WORK ITEM: Verbatim transcription of the listing is needed.

SOURCE RECORDS:
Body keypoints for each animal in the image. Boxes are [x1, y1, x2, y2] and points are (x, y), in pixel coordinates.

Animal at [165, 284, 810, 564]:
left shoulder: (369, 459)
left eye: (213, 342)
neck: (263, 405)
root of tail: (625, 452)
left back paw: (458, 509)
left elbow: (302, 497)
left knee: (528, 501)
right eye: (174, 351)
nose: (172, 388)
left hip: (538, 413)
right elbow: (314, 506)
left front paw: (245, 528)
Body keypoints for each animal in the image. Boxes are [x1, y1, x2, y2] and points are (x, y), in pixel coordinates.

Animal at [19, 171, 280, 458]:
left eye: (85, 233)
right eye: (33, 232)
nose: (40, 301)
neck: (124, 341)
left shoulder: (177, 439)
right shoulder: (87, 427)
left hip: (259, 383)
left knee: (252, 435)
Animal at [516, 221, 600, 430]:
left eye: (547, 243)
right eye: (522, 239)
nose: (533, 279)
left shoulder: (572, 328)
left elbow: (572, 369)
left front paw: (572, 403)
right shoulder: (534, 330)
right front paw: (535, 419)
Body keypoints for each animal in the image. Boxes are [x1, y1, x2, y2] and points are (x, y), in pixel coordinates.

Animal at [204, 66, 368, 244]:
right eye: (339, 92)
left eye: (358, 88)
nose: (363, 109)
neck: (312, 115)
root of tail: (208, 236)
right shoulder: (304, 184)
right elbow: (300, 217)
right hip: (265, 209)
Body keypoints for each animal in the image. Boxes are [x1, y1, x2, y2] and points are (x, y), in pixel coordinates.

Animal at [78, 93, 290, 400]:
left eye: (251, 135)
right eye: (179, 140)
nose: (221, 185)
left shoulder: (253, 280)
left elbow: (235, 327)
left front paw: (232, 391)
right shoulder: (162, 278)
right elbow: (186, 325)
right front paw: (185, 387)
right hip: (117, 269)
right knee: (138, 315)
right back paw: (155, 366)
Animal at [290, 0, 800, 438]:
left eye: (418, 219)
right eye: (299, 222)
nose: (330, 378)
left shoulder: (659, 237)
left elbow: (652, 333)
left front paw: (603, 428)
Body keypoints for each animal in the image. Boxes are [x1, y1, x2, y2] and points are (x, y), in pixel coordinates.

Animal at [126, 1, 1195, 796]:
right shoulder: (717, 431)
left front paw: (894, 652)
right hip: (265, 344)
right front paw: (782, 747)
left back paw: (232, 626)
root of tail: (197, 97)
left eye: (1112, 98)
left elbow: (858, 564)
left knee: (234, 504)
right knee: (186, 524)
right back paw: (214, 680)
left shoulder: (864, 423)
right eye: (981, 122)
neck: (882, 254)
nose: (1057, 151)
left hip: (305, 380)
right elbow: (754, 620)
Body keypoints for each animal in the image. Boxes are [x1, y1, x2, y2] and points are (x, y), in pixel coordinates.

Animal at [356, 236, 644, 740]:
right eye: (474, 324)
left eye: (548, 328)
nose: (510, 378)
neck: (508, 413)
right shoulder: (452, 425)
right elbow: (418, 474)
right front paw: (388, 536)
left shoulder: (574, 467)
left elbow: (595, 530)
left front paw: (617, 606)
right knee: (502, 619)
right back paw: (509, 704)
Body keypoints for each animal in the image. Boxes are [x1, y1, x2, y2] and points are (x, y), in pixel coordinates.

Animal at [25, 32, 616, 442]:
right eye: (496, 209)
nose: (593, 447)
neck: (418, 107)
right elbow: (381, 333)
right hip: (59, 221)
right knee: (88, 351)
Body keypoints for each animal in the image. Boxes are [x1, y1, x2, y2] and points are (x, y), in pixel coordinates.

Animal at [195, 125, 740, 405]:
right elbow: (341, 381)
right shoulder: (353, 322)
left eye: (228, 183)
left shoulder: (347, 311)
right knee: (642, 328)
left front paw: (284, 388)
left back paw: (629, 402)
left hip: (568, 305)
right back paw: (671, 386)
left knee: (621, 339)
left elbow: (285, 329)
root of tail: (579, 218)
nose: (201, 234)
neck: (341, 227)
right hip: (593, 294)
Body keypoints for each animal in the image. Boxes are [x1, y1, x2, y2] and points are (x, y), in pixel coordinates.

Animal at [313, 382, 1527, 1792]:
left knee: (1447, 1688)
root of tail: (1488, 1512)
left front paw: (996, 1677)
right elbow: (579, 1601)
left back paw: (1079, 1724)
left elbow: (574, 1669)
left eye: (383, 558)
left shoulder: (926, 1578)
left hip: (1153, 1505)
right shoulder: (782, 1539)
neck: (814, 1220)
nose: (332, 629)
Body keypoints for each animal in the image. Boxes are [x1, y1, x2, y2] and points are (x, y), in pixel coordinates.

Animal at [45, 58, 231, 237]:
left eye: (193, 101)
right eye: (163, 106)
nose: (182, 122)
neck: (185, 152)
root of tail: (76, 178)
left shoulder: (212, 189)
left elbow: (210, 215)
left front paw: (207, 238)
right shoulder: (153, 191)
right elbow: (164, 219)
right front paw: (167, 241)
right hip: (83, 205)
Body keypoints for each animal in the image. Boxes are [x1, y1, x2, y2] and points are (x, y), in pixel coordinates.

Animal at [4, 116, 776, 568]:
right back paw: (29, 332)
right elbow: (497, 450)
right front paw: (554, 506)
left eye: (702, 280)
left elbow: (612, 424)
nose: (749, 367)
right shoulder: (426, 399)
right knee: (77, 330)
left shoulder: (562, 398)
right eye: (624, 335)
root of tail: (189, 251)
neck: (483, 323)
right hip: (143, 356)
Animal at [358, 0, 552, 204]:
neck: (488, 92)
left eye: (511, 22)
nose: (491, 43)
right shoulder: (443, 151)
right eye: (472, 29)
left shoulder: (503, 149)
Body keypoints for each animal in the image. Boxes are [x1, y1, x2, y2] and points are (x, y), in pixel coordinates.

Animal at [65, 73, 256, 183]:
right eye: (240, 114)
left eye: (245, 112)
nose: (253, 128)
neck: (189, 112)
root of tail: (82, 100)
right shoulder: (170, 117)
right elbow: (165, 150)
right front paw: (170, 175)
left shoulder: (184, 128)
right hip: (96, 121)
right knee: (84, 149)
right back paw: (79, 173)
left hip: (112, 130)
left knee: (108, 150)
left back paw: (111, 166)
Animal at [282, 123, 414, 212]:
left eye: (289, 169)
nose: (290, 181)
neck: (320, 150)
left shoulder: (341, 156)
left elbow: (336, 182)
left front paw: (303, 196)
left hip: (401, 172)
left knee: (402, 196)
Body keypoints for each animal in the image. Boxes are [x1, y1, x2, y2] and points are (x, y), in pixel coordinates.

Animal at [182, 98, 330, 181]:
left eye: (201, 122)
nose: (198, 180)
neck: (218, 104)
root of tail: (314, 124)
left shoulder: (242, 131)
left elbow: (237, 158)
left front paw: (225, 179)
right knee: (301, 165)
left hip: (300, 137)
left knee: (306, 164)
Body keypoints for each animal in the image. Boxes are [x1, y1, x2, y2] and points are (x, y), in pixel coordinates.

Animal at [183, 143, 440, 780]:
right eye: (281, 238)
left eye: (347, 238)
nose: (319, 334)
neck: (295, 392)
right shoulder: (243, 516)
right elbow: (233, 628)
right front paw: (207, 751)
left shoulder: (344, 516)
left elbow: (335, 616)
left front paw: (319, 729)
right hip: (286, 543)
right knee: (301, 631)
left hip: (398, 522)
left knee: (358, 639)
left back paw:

RESPONSE BOX:
Body keypoints for each animal in the image. Boxes are [x1, y1, x2, y2] and points are (x, y), in pixel coordinates.

Animal at [165, 284, 810, 564]:
left shoulder: (369, 459)
left eye: (213, 342)
neck: (263, 405)
root of tail: (625, 452)
left back paw: (458, 509)
left elbow: (302, 497)
left knee: (528, 501)
right eye: (174, 351)
nose: (172, 388)
left hip: (538, 413)
right elbow: (314, 506)
left front paw: (245, 528)
Body keypoints for each animal in the image. Boxes are [x1, y1, x2, y2] and points are (x, y), in pixel coordinates.

Animal at [19, 171, 280, 458]:
left eye: (85, 233)
right eye: (33, 232)
nose: (40, 301)
neck: (124, 341)
left shoulder: (177, 439)
right shoulder: (87, 427)
left hip: (259, 383)
left knee: (252, 435)
Animal at [516, 221, 600, 430]:
left eye: (547, 243)
right eye: (522, 239)
nose: (533, 279)
left shoulder: (572, 328)
left elbow: (572, 369)
left front paw: (572, 403)
right shoulder: (534, 330)
right front paw: (535, 419)
Body keypoints for each animal in the image. Boxes are [x1, y1, x2, y2] and points are (x, y), in pixel coordinates.

Animal at [204, 66, 368, 244]:
right eye: (339, 92)
left eye: (358, 88)
nose: (363, 109)
neck: (312, 115)
root of tail: (208, 236)
right shoulder: (304, 184)
right elbow: (300, 217)
right hip: (265, 209)
Body keypoints for each animal in the image. Boxes are [x1, y1, x2, y2] and points are (x, y), in pixel coordinates.

Animal at [78, 93, 290, 400]:
left eye: (251, 135)
right eye: (179, 140)
nose: (221, 185)
left shoulder: (253, 280)
left elbow: (235, 327)
left front paw: (232, 391)
right shoulder: (162, 278)
right elbow: (186, 325)
right front paw: (185, 387)
right hip: (117, 269)
right knee: (138, 315)
right back paw: (155, 366)
Animal at [290, 0, 800, 438]:
left eye: (418, 219)
right eye: (299, 222)
nose: (330, 378)
left shoulder: (659, 237)
left elbow: (652, 333)
left front paw: (603, 428)
Body keypoints for each animal in the image. Boxes are [x1, y1, x2, y2] and points are (x, y), in pixel coordinates.

Animal at [126, 1, 1195, 796]:
right shoulder: (717, 431)
left front paw: (894, 652)
right hip: (265, 344)
right front paw: (782, 747)
left back paw: (232, 626)
root of tail: (197, 97)
left eye: (1112, 98)
left elbow: (858, 564)
left knee: (234, 504)
right knee: (186, 524)
right back paw: (214, 680)
left shoulder: (864, 423)
right eye: (981, 122)
neck: (882, 254)
nose: (1057, 151)
left hip: (305, 380)
right elbow: (754, 620)
Body keypoints for each animal in the image. Boxes are [x1, y1, x2, y2] and points are (x, y), in pixel coordinates.

Animal at [356, 236, 644, 740]:
right eye: (474, 324)
left eye: (548, 328)
nose: (510, 378)
neck: (508, 413)
right shoulder: (452, 425)
right elbow: (418, 474)
right front paw: (388, 536)
left shoulder: (574, 467)
left elbow: (595, 530)
left front paw: (617, 606)
right knee: (502, 619)
right back paw: (509, 704)
Body keypoints for each animal in the image. Boxes are [x1, y1, x2, y2] and points are (x, y), in pixel coordinates.

Animal at [25, 32, 616, 442]:
right eye: (496, 209)
nose: (593, 447)
neck: (418, 107)
right elbow: (381, 333)
right hip: (59, 221)
right knee: (88, 351)
Body keypoints for each animal in the image. Boxes are [x1, y1, x2, y2] and points are (x, y), in pixel coordinates.

Animal at [195, 125, 740, 405]:
right elbow: (341, 381)
right shoulder: (353, 322)
left eye: (228, 183)
left shoulder: (347, 311)
right knee: (642, 328)
left front paw: (284, 388)
left back paw: (629, 402)
left hip: (568, 305)
right back paw: (671, 386)
left knee: (621, 339)
left elbow: (285, 329)
root of tail: (579, 218)
nose: (201, 234)
neck: (341, 227)
right hip: (593, 294)
Body keypoints for each animal in the image. Boxes are [x1, y1, x2, y2] and points are (x, y), in pixel coordinates.

Animal at [313, 382, 1527, 1792]:
left knee: (1447, 1688)
root of tail: (1488, 1512)
left front paw: (996, 1677)
right elbow: (579, 1601)
left back paw: (1079, 1724)
left elbow: (574, 1669)
left eye: (383, 558)
left shoulder: (926, 1578)
left hip: (1153, 1505)
right shoulder: (782, 1539)
neck: (814, 1220)
nose: (332, 629)
Body keypoints for each animal in the image. Boxes are [x1, y1, x2, y2] and points are (x, y), in pixel coordinates.

Animal at [45, 58, 231, 237]:
left eye: (193, 101)
right eye: (163, 106)
nose: (182, 122)
neck: (185, 152)
root of tail: (76, 178)
left shoulder: (212, 189)
left elbow: (210, 215)
left front paw: (207, 238)
right shoulder: (153, 191)
right elbow: (164, 219)
right front paw: (167, 241)
right hip: (83, 205)
Body keypoints for each animal in the image. Boxes are [x1, y1, x2, y2] and points are (x, y), in pixel coordinates.

Animal at [4, 116, 776, 568]:
right back paw: (29, 332)
right elbow: (497, 450)
right front paw: (554, 506)
left eye: (702, 280)
left elbow: (612, 424)
nose: (749, 367)
right shoulder: (426, 399)
right knee: (77, 330)
left shoulder: (562, 398)
right eye: (624, 335)
root of tail: (189, 251)
neck: (483, 323)
right hip: (143, 356)
Animal at [358, 0, 552, 204]:
neck: (488, 92)
left eye: (511, 22)
nose: (491, 43)
right shoulder: (443, 151)
right eye: (472, 29)
left shoulder: (503, 149)
Body keypoints for each animal in the image. Boxes are [x1, y1, x2, y2] and points are (x, y), in pixel coordinates.

Animal at [65, 73, 256, 183]:
right eye: (240, 114)
left eye: (245, 112)
nose: (253, 128)
neck: (189, 112)
root of tail: (82, 100)
right shoulder: (170, 117)
right elbow: (165, 150)
right front paw: (170, 175)
left shoulder: (184, 128)
right hip: (96, 121)
right knee: (84, 149)
right back paw: (79, 173)
left hip: (112, 130)
left knee: (108, 150)
left back paw: (111, 166)
Animal at [282, 123, 414, 212]:
left eye: (289, 169)
nose: (290, 181)
neck: (320, 150)
left shoulder: (341, 156)
left elbow: (336, 182)
left front paw: (303, 196)
left hip: (401, 172)
left knee: (402, 196)
Body keypoints for each animal in the image. Boxes are [x1, y1, x2, y2] and points are (x, y), in pixel coordinates.

Animal at [182, 98, 330, 181]:
left eye: (201, 122)
nose: (198, 180)
neck: (218, 104)
root of tail: (314, 124)
left shoulder: (242, 131)
left elbow: (237, 158)
left front paw: (225, 179)
right knee: (301, 165)
left hip: (300, 137)
left knee: (306, 164)
Body keypoints for each animal in the image. Boxes are [x1, y1, x2, y2] and points are (x, y), in pixel coordinates.

Animal at [183, 143, 440, 780]:
right eye: (281, 238)
left eye: (347, 238)
nose: (319, 334)
neck: (295, 392)
right shoulder: (243, 516)
right elbow: (233, 628)
right front paw: (207, 751)
left shoulder: (344, 516)
left elbow: (335, 616)
left front paw: (319, 729)
right hip: (286, 543)
right knee: (301, 631)
left hip: (398, 522)
left knee: (358, 639)
left back paw:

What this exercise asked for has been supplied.